§ RECORDS FOR THIS EXERCISE
========================================================================

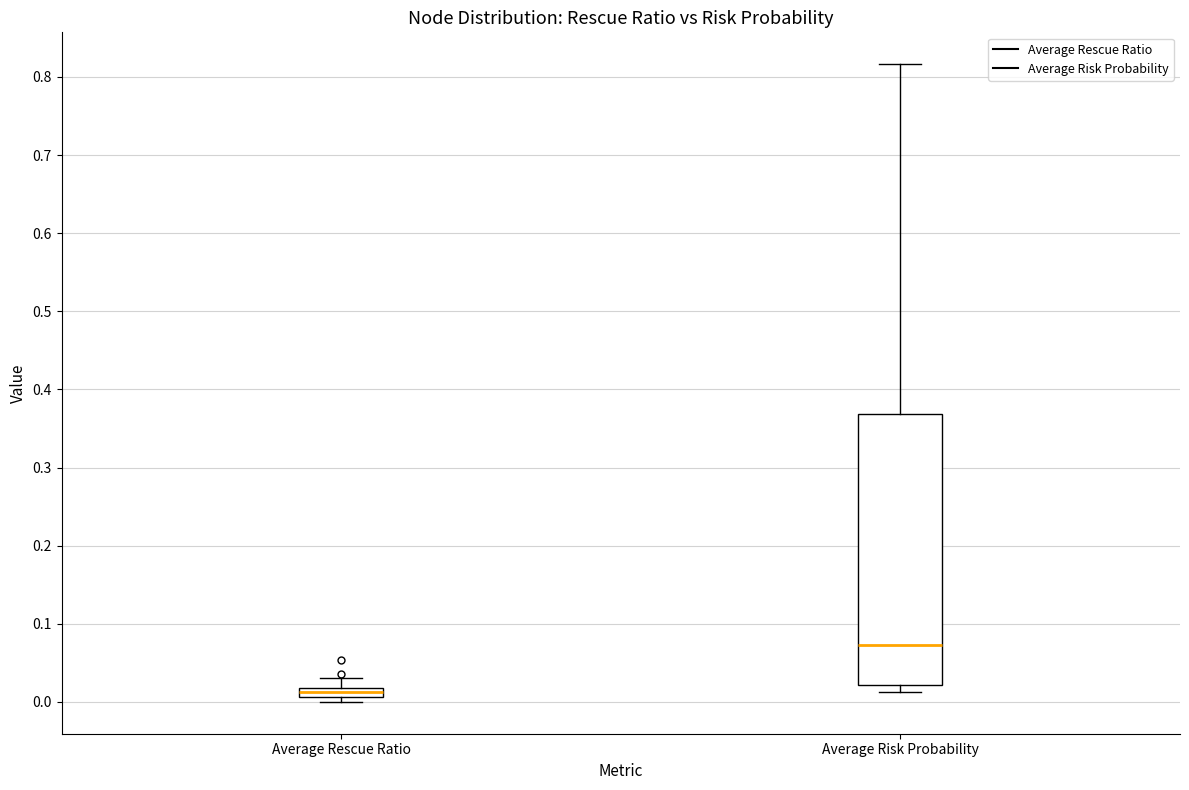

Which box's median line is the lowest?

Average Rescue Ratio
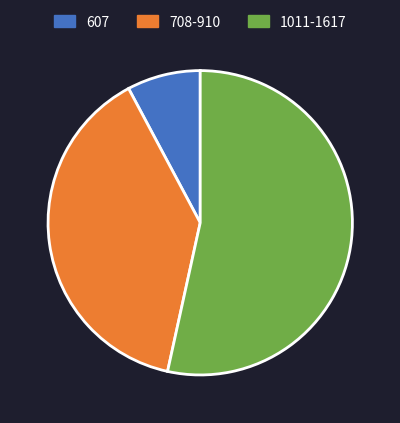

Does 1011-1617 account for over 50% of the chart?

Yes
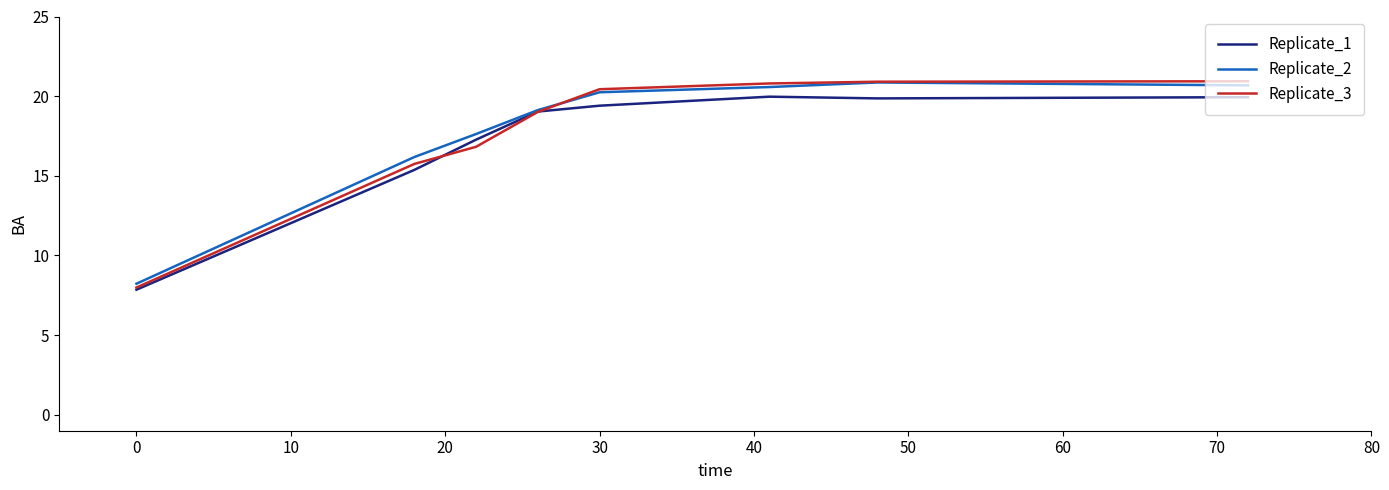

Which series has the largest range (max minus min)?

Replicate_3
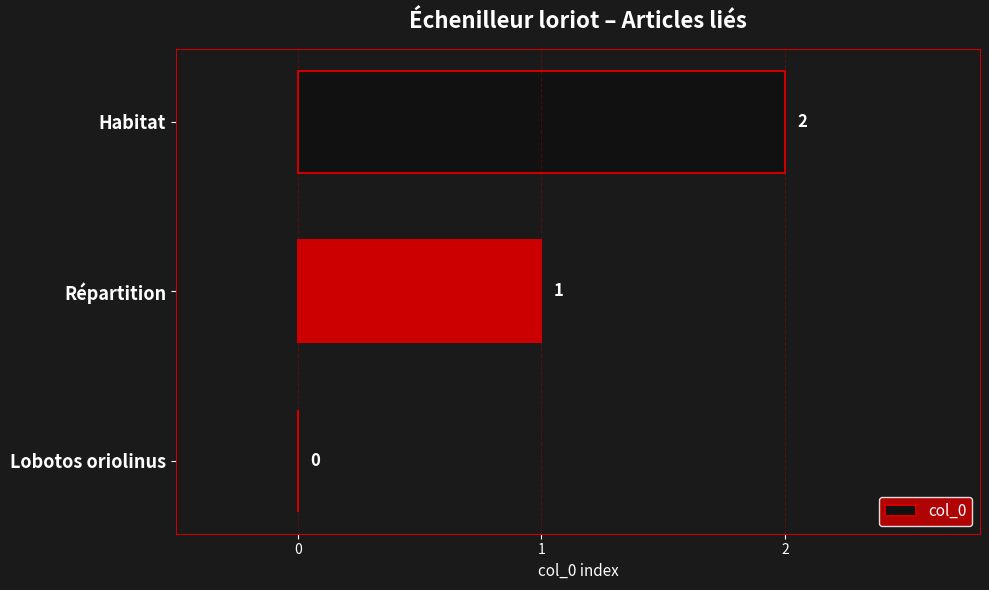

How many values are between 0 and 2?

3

========================================================================

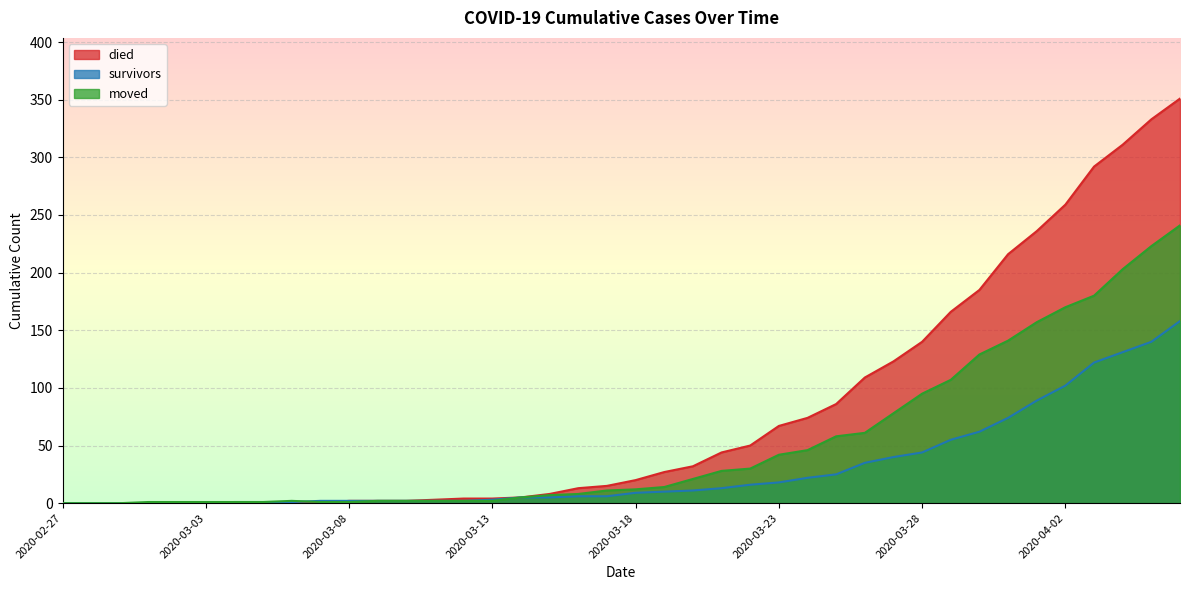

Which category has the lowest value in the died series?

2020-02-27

========================================================================

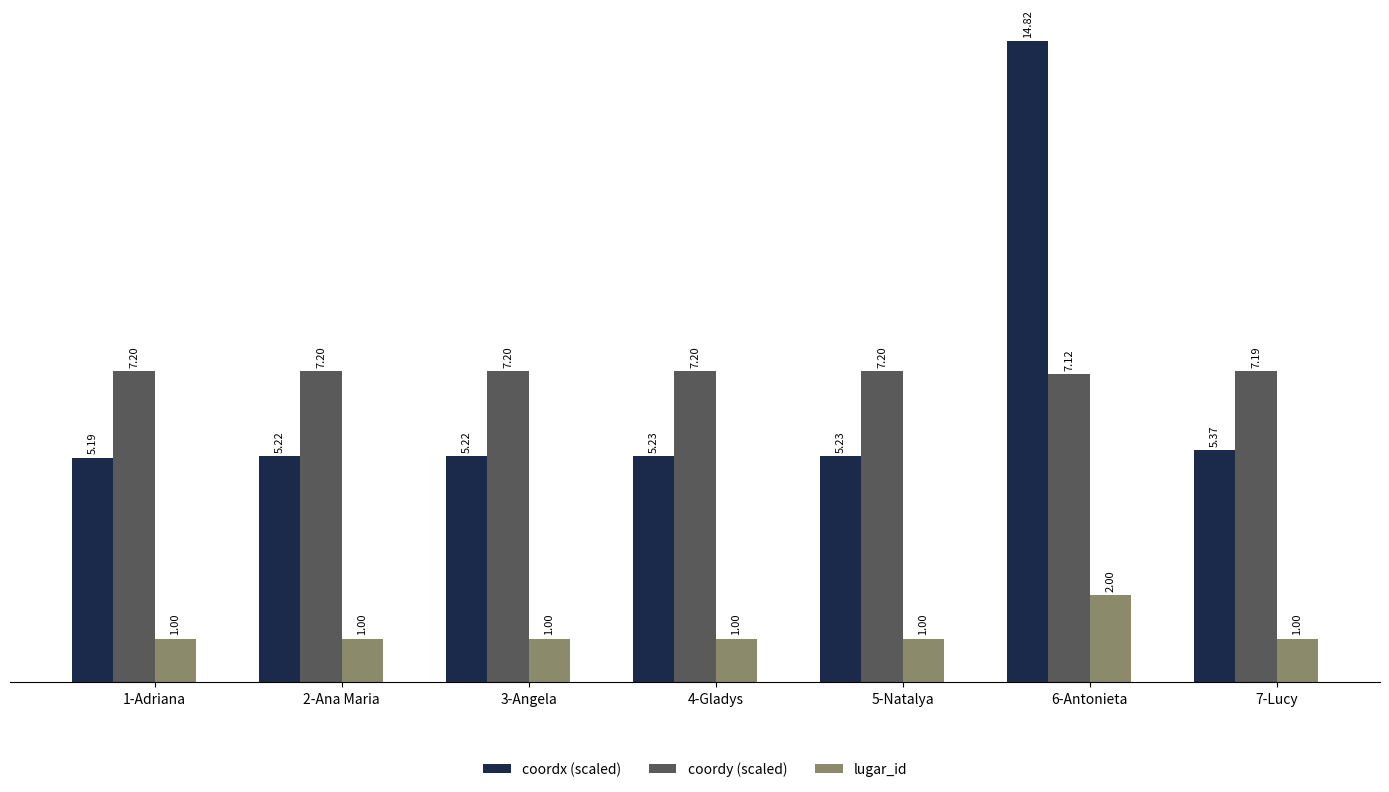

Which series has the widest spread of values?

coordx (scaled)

========================================================================

§ YOUR OBJECTIVE
Repeat the stretch of lines from the one containing "Which box's median line is the lowest?" through the one containing "How many values are between 0 and 2?", with both ends included. Leave the pictures out of your answer.

§ ANSWER TO THE PROBLEM
Which box's median line is the lowest?

Average Rescue Ratio

Does 1011-1617 account for over 50% of the chart?

Yes

Which series has the largest range (max minus min)?

Replicate_3

How many values are between 0 and 2?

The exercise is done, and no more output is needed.